Source passage
The remarkable thing about Brian was not only his principle, but his determination, alone, to be effective as indeed he was; for millions of people must have seen him there or on television, and came to know of his campaign.
He had a few friends who shared his long hours on the square and he must have done endless little broadcasts with TV crews. Film units from all over the world who were in London reporting on the likelihood of an Iraq war would also come to Parliament Square to see Brian, who they described as "the man of peace in Westminster", and thus he presented to the world a message of reconciliation that was certainly not coming from the two backbenches at the time.
I got to know Brian by meeting him and talking to him, and hooting in my car as I drove past his camp, and was deeply touched by his sincerity and passion, which are not always so obvious in the House of Commons when questions of peace and war are discussed.
Brian sacrificed his life in his work for peace and against the Iraq war, and although he did not succeed in stopping it, what he did and said and the many hours of the day and night he devoted to it kept alive a flicker of hope in the hearts and minds of people who shared his view.
Brian did not stop the Iraq war, but he will be remembered as a man who stood against it and put his life at the disposal of those who were against that hideous operation.
He will be sadly missed and his death marks the end of a historic enterprise by a man who gave everything to support his beliefs.
Sad news indeed. From this day forth, I nominate June 19th Brian Haw Day.
Though it could be argued we already have an appropriate holiday on which to celebrate his sacrifice: Remembrance Day -- It's not supposed to be about the glorification of war.
Posted: Wed Jun 22, 2011 12:38 am Post subject: Fitting Tribute
50 years from now the name Haw will have the same resonance as Pankhurst in England and Rosa Parks in the US. He gave physical expression to his conscience by exchanging home comforts for a tent and a hostile environment outside that House of Criminals call Parliament.
Moreover, the names Straw, Blair, Hoon et al will be synonomous with shame, treason, and betrayal. The majority of those criminals were not fit to tie his shoelaces.
RIP Brian, may your soul shine as did your physical presence on earth.

Extracted data
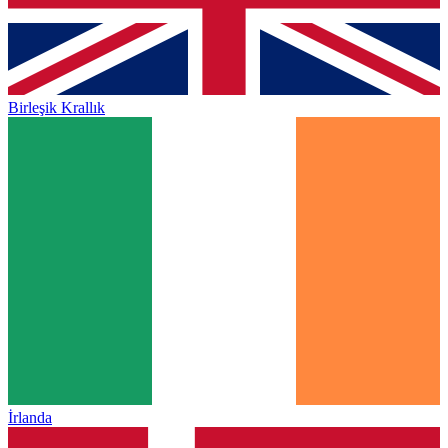
Birleşik Krallık
İrlanda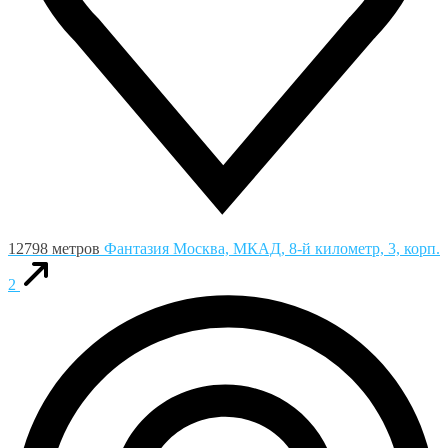
12798 метров
Фантазия
Москва, МКАД, 8-й километр, 3, корп.
2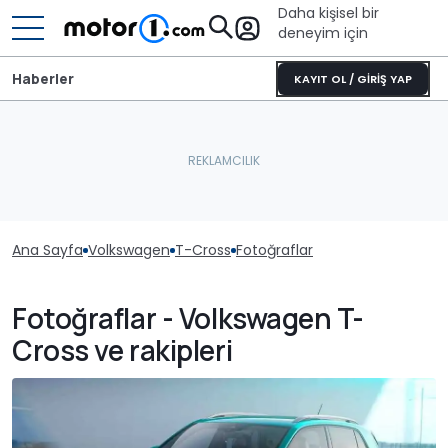
Daha kişisel bir
deneyim için
Haberler
KAYIT OL / GİRİŞ YAP
Ana Sayfa
Volkswagen
T-Cross
Fotoğraflar
Fotoğraflar - Volkswagen T-
Cross ve rakipleri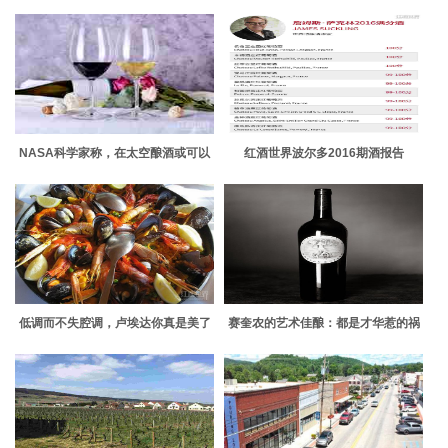
份
NASA科学家称，在太空酿酒或可以
红酒世界波尔多2016期酒报告
实现
低调而不失腔调，卢埃达你真是美了
赛奎农的艺术佳酿：都是才华惹的祸
一生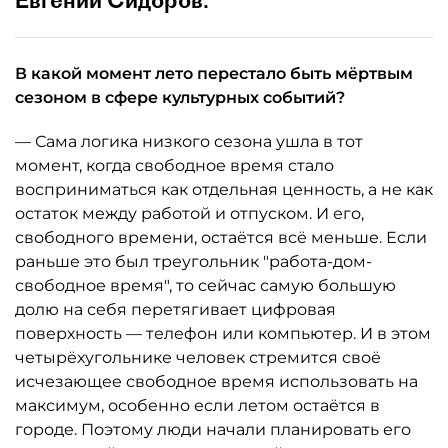
Евгений Сидоров.
В какой момент лето перестало быть мёртвым
сезоном в сфере культурных событий?
— Сама логика низкого сезона ушла в тот
момент, когда свободное время стало
восприниматься как отдельная ценность, а не как
остаток между работой и отпуском. И его,
свободного времени, остаётся всё меньше. Если
раньше это был треугольник "работа-дом-
свободное время", то сейчас самую большую
долю на себя перетягивает цифровая
поверхность — телефон или компьютер. И в этом
четырёхугольнике человек стремится своё
исчезающее свободное время использовать на
максимум, особенно если летом остаётся в
городе. Поэтому люди начали планировать его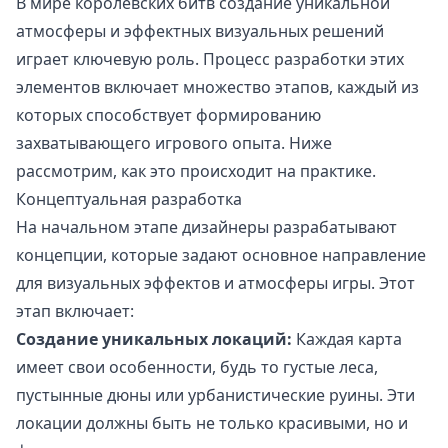
В мире королевских битв создание уникальной
атмосферы и эффектных визуальных решений
играет ключевую роль. Процесс разработки этих
элементов включает множество этапов, каждый из
которых способствует формированию
захватывающего игрового опыта. Ниже
рассмотрим, как это происходит на практике.
Концептуальная разработка
На начальном этапе дизайнеры разрабатывают
концепции, которые задают основное направление
для визуальных эффектов и атмосферы игры. Этот
этап включает:
Создание уникальных локаций:
Каждая карта
имеет свои особенности, будь то густые леса,
пустынные дюны или урбанистические руины. Эти
локации должны быть не только красивыми, но и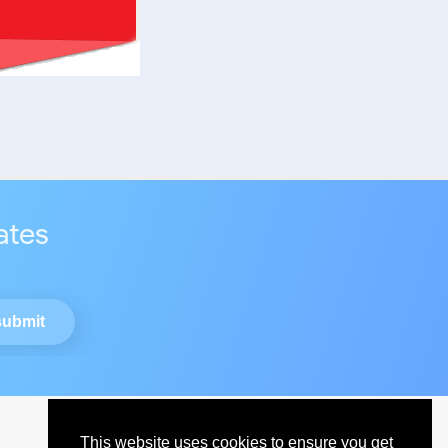
ates
This website uses cookies to ensure you get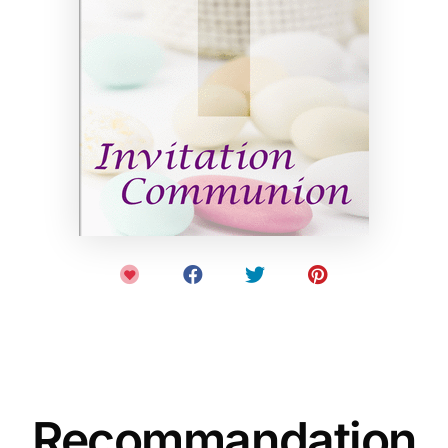
Recommandation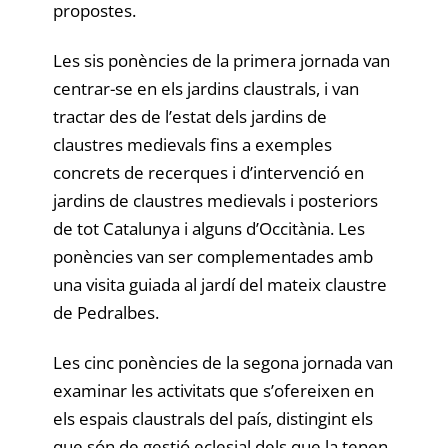
propostes.
Les sis ponències de la primera jornada van
centrar-se en els jardins claustrals, i van
tractar des de l’estat dels jardins de
claustres medievals fins a exemples
concrets de recerques i d’intervenció en
jardins de claustres medievals i posteriors
de tot Catalunya i alguns d’Occitània. Les
ponències van ser complementades amb
una visita guiada al jardí del mateix claustre
de Pedralbes.
Les cinc ponències de la segona jornada van
examinar les activitats que s’ofereixen en
els espais claustrals del país, distingint els
que són de gestió eclesial dels que la tenen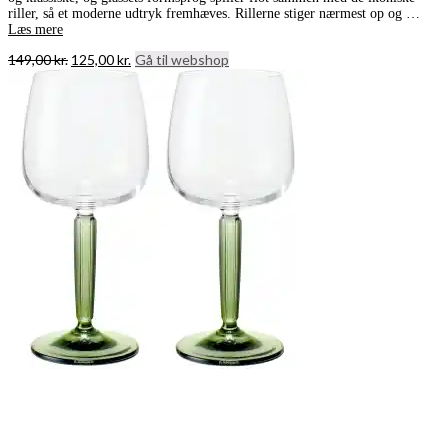
riller, så et moderne udtryk fremhæves. Rillerne stiger nærmest op og …
Læs mere
Den
Den
149,00
kr.
125,00
kr.
Gå til webshop
oprindelige
aktuelle
pris
pris
var:
er:
149,00 kr..
125,00 kr..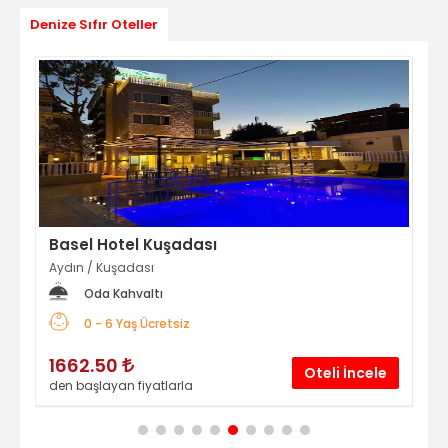
Denize Sıfır Oteller
Basel Hotel Kuşadası
Gr
Aydın
/
Kuşadası
Bal
Oda Kahvaltı
0 - 6 Yaş Ücretsiz
1662.50
4
le
Oteli İncele
den başlayan fiyatlarla
den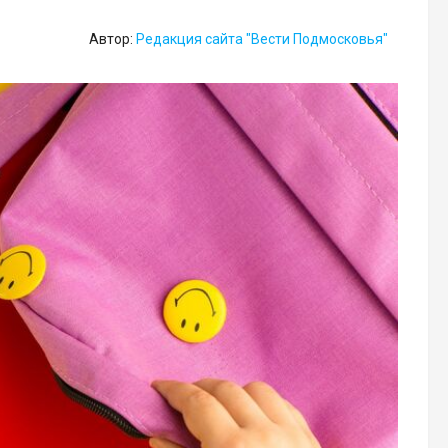
Автор:
Редакция сайта "Вести Подмосковья"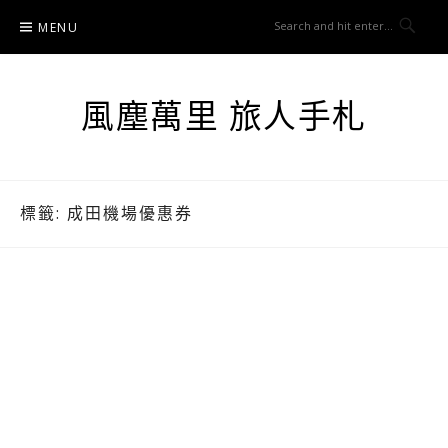
Skip
MENU
to
content
風塵萬里 旅人手札
標籤:
成田機場優惠券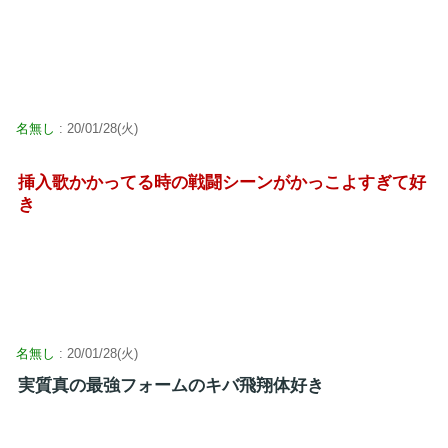
名無し
: 20/01/28(火)
挿入歌かかってる時の戦闘シーンがかっこよすぎて好
き
名無し
: 20/01/28(火)
実質真の最強フォームのキバ飛翔体好き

Task set
1 > Answer these questions from the text on Brian Haw, one line each:
(a) What did film units from around the world call Brian?
(b) Which date is nominated as Brian Haw Day?
(c) According to one post, which names will be synonymous with shame, treason, and betrayal?
2 > In one to three sentences, explain why the text on Brian Haw says he was effective in his campaign.
3 > List every person named in the text on Brian Haw other than Brian himself.

Responses by task
1 >
(a) "the man of peace in Westminster"
(b) June 19th
(c) Straw, Blair, and Hoon

2 > He was effective because millions of people must have seen him in Parliament Square or on television. Through that, they came to know of his campaign.

3 >
- Pankhurst
- Rosa Parks
- Straw
- Blair
- Hoon